Zhaojin Mining Industry cuts spending after sharp profit drop
April 3, 2014 Category Automotive Metals & Minerals, Minerals
Zhaojin Mining Industry has cut spending on capacity expansion this year and turned more cautious on acquisitions, after it posted a worse-than-expected 61.8% net profit drop for last year to CNY734.1 million. The Zhaoyuan-based firm, Shandong province’s largest gold miner, has budgeted CNY1.9 billion for capital expenditure this year, compared with CNY3.3 billion spent last year. Chairman Weng Zhanbin said most of the scale-back was from spending on a smelting facilities upgrade, which has been cut to CNY200 million from CNY1.5 billion. “This is because we have completed our major upgrade projects,” Weng said, adding the company also planned to reduce mine construction expenditure to CNY985 million from CNY1.31 billion.
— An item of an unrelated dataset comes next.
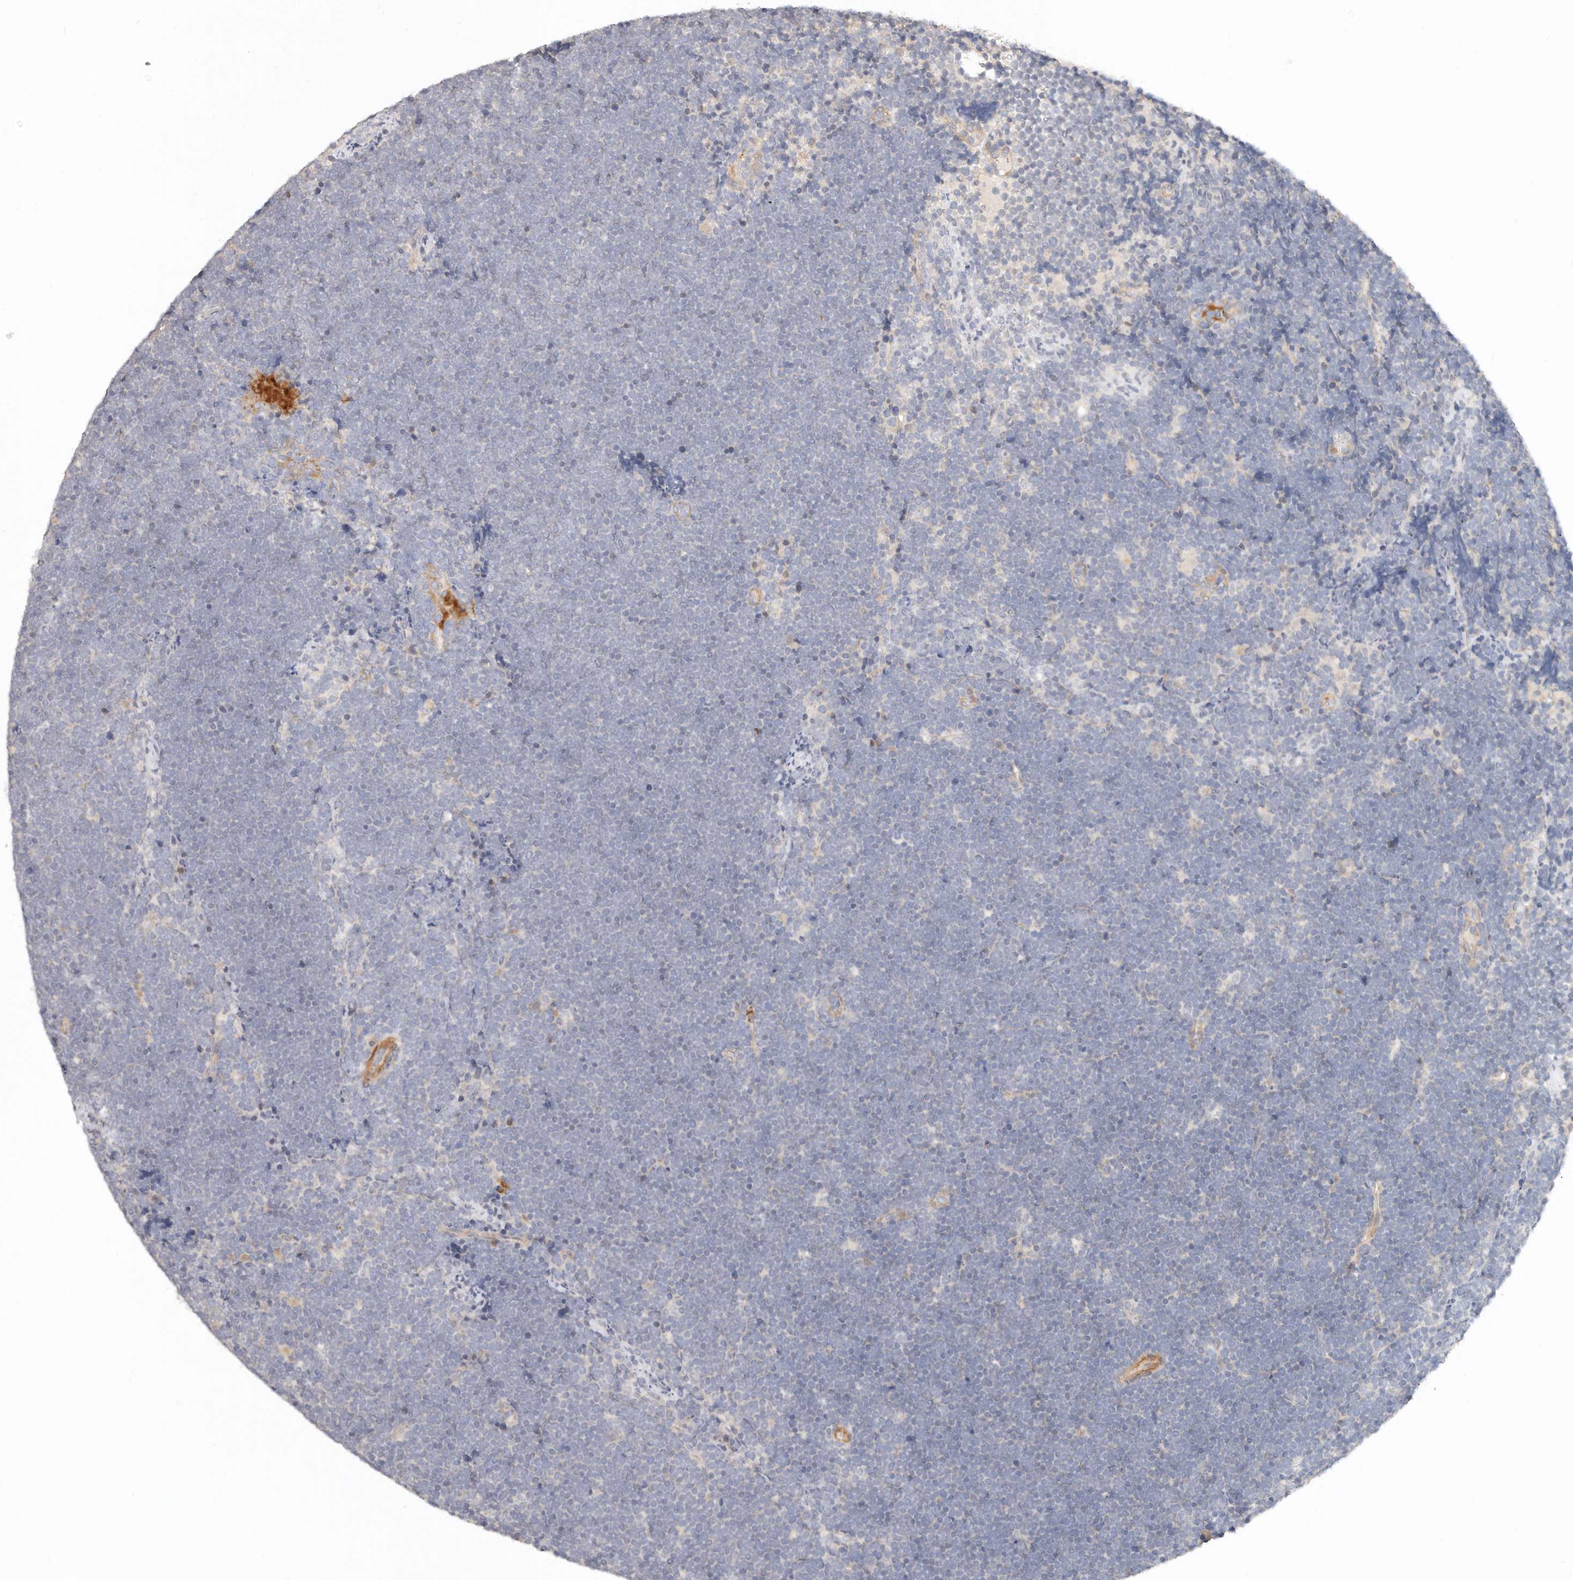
{"staining": {"intensity": "negative", "quantity": "none", "location": "none"}, "tissue": "lymphoma", "cell_type": "Tumor cells", "image_type": "cancer", "snomed": [{"axis": "morphology", "description": "Malignant lymphoma, non-Hodgkin's type, High grade"}, {"axis": "topography", "description": "Lymph node"}], "caption": "Immunohistochemistry (IHC) of human high-grade malignant lymphoma, non-Hodgkin's type displays no positivity in tumor cells.", "gene": "ZRANB1", "patient": {"sex": "male", "age": 13}}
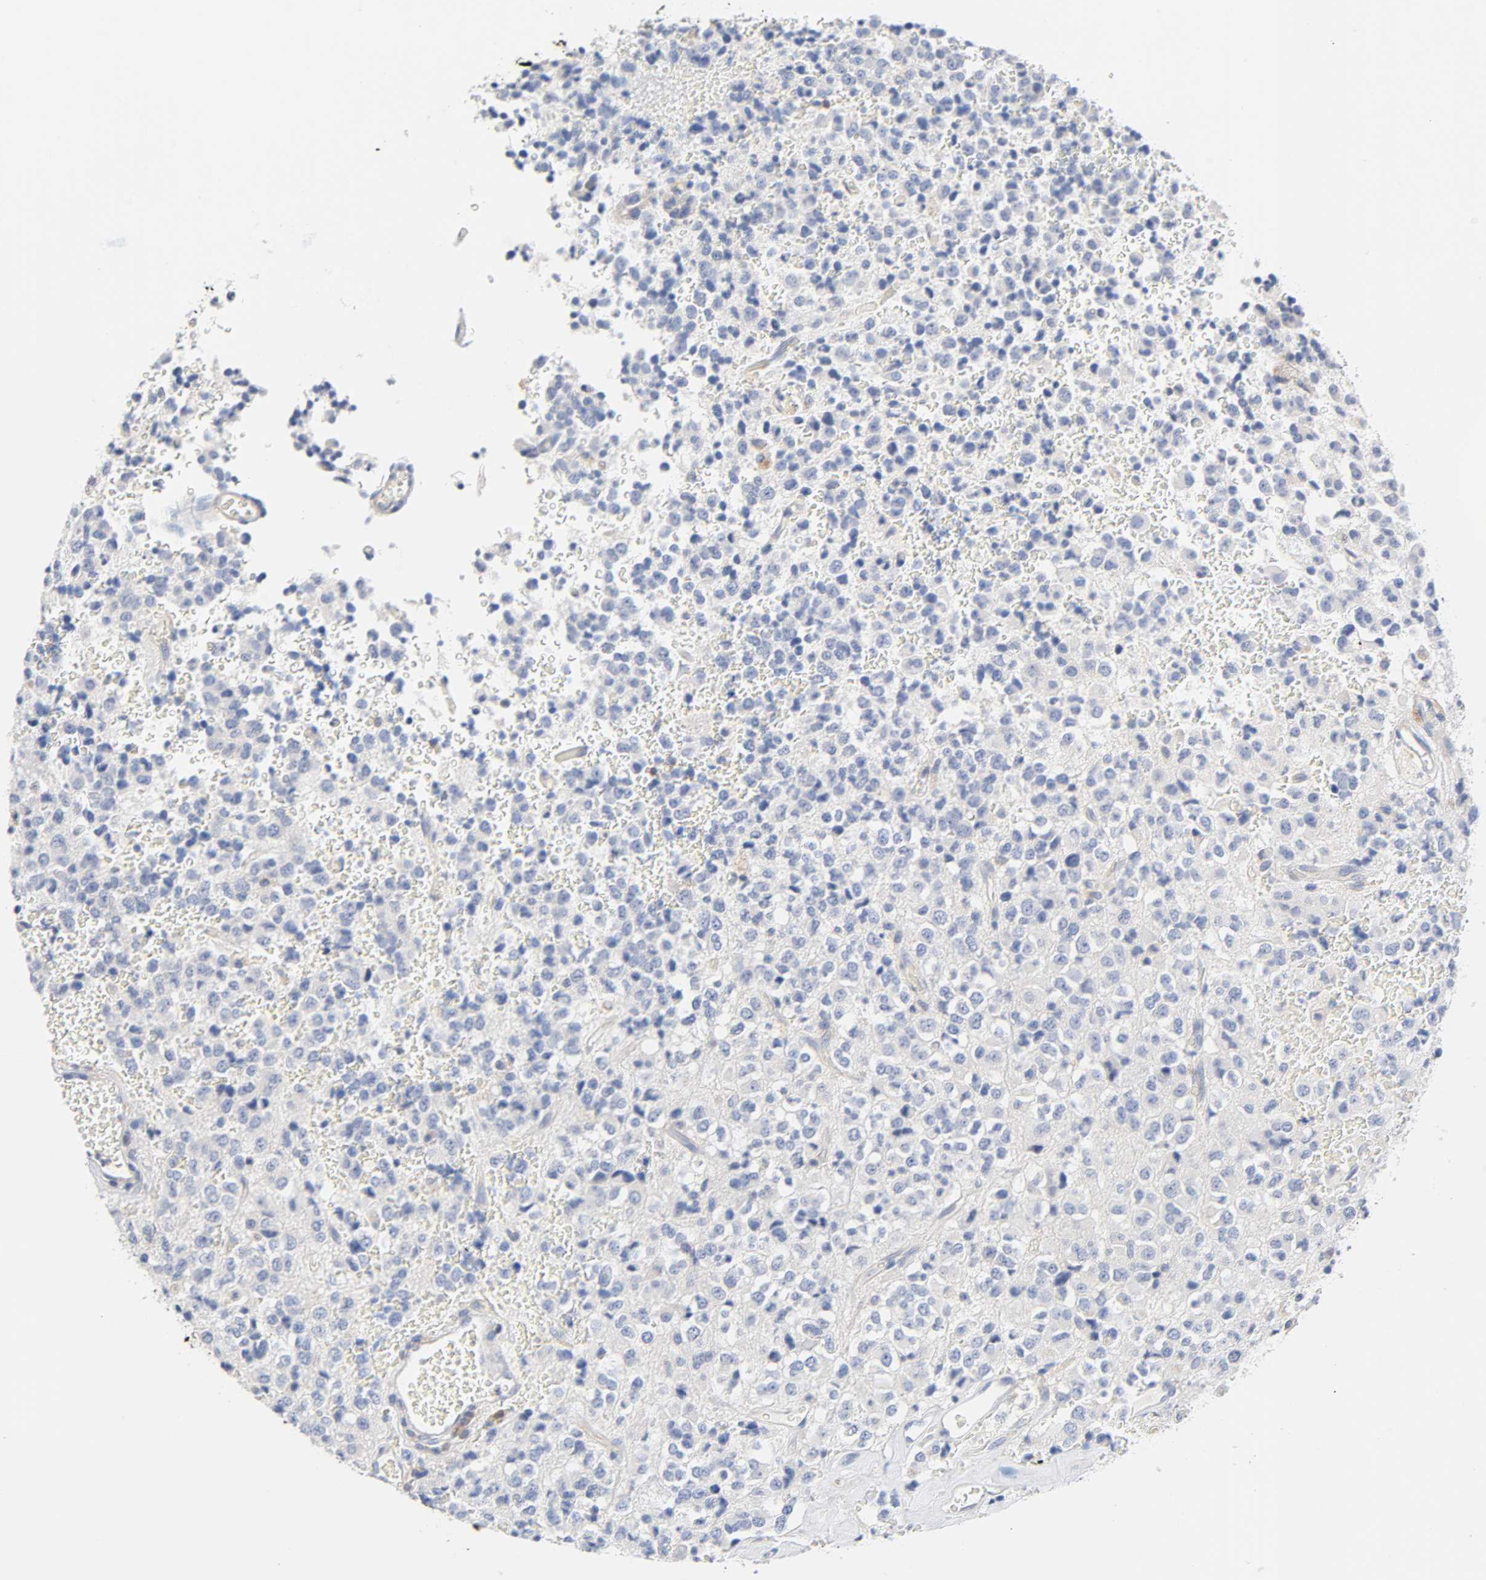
{"staining": {"intensity": "negative", "quantity": "none", "location": "none"}, "tissue": "glioma", "cell_type": "Tumor cells", "image_type": "cancer", "snomed": [{"axis": "morphology", "description": "Glioma, malignant, High grade"}, {"axis": "topography", "description": "pancreas cauda"}], "caption": "The IHC histopathology image has no significant positivity in tumor cells of malignant glioma (high-grade) tissue.", "gene": "MALT1", "patient": {"sex": "male", "age": 60}}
Scaling back investment was part of the firm’s efforts to raise efficiency as it sought to shift its expansion focus from chasing after scale and speed to quality, Weng said. The average price on the Shanghai Gold Exchange fell 16.8% last year, which more than offset a 12.1% rise in output from Zhaojin’s own mines. It plans to raise output of its mines by 10.3% this year to 536,300 ounces. Total gold output, including smelting of gold ore sourced from third parties, rose 4.2% and is targeted to rise 2.5% this year to 950,500 ounces. It aims to keep the rise in production cost within 10% this year, after it rose 10% to USD672.40 an ounce.